Os meus textos eram um convite à reflexão, não eram uma acusação, certamente uma manifestação de alarme, longe ser a Verdade definitiva. Pessoas que pensam farão os seus juízos, as que não pensam dirão o que os seus instintos básicos lhes mandarem dizer.

Quanto a mim reconheço na minha trajectória de vida, culpa, vergonha, medo, ilusões e apegos. Sou imperfeito e vulnerável e lido com as minhas imperfeições diariamente para me tornar uma pessoa melhor. Para lidar com as nossas imperfeições e vulnerabilidades precisamos saber quem somos. Pergunta de resposta difícil, que exige muita e profunda investigação no interior de nós mesmos.

Só sabendo quem somos podemos mudar e mudar no sentido de estar melhor sintonizados com o papel que o nosso criador instalou no seio do nosso coração. Aconselharam-me a ver-me ao espelho. Percebi o sentido. Exercício diário. Na superfície do espelho você se vê, mas é na profundidade do SER que alguém se conhece.
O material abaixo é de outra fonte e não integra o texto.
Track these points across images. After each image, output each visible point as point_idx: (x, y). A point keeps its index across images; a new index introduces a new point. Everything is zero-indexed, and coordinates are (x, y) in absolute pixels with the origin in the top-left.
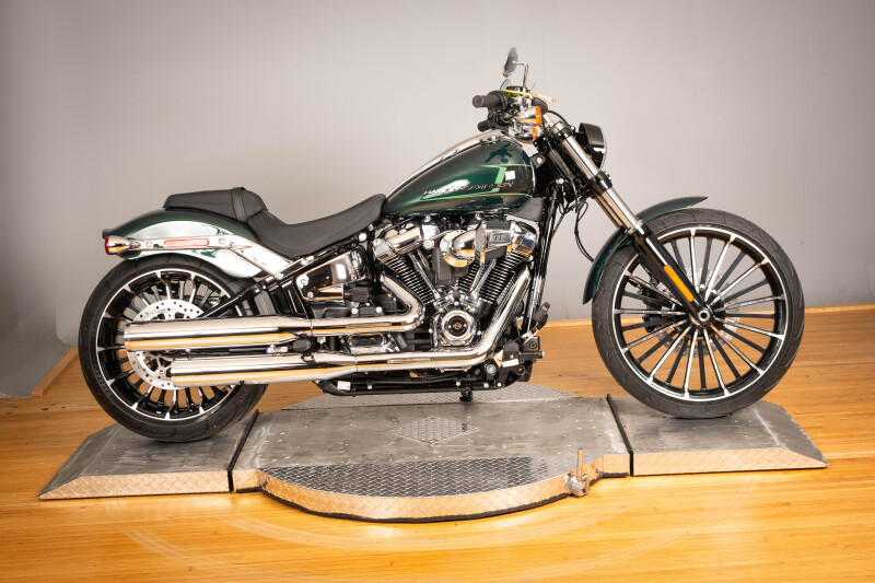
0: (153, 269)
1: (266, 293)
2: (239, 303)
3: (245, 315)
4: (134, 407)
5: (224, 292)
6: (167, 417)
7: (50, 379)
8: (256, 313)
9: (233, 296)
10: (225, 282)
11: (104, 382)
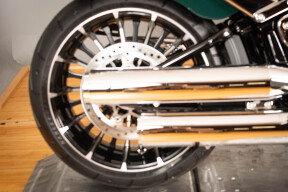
0: (109, 8)
1: (237, 38)
2: (206, 50)
3: (213, 65)
4: (89, 156)
5: (188, 36)
6: (124, 168)
7: (7, 94)
8: (226, 62)
9: (200, 41)
10: (191, 24)
11: (57, 130)
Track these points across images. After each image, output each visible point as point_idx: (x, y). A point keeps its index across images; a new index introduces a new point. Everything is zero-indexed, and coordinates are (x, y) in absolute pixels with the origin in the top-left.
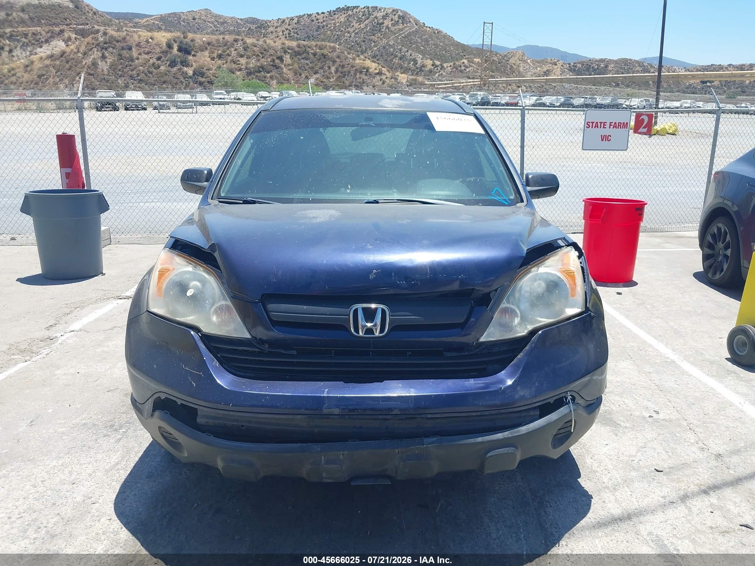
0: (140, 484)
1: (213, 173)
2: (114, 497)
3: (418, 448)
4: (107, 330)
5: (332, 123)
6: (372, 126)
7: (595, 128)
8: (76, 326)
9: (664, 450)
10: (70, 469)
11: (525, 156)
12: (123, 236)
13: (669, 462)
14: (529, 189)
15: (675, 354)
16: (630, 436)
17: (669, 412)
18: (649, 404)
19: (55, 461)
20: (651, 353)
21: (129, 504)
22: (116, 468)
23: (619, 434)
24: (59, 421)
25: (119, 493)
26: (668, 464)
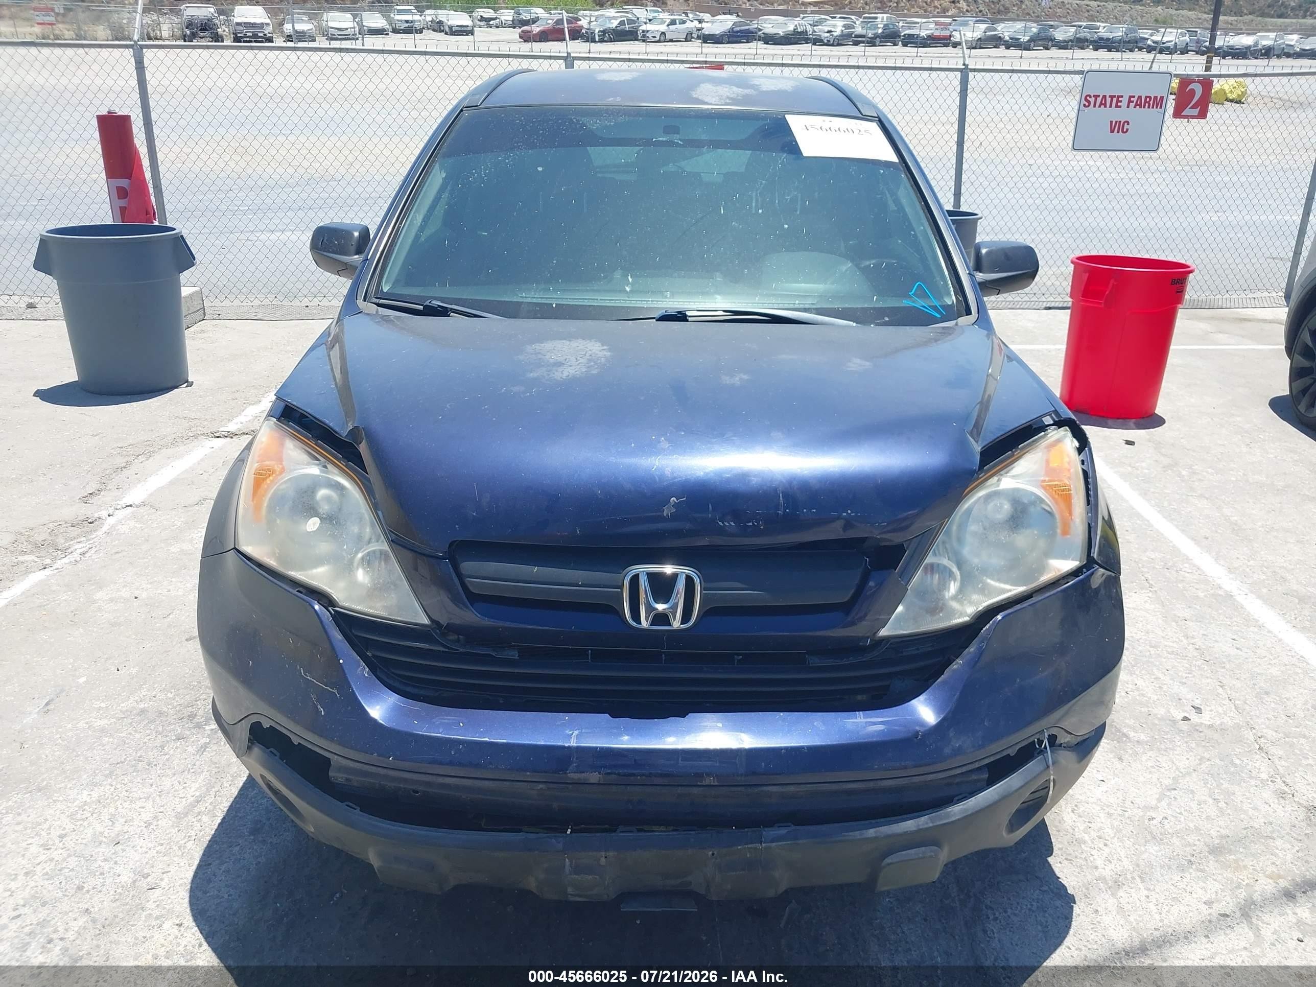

O espelho mostra-me as marcas das cobranças do tempo no meu corpo, o espelho mostra-me sobretudo que estou vivo e todos os dias expresso a minha gratidão.A busca da serenidade e clareza de propósitos, exige que nos aceitemos como somos e abandonemos pensamentos limitantes, pratiquemos a coragem, trabalhemos na auto-estima, façamos a conexão com o próximo. Por isso acho arrogante quem afirma ” eu conheço bem fulano”. Conhecermos a nós próprios é tarefa muito difícil, quanto mais os Outros.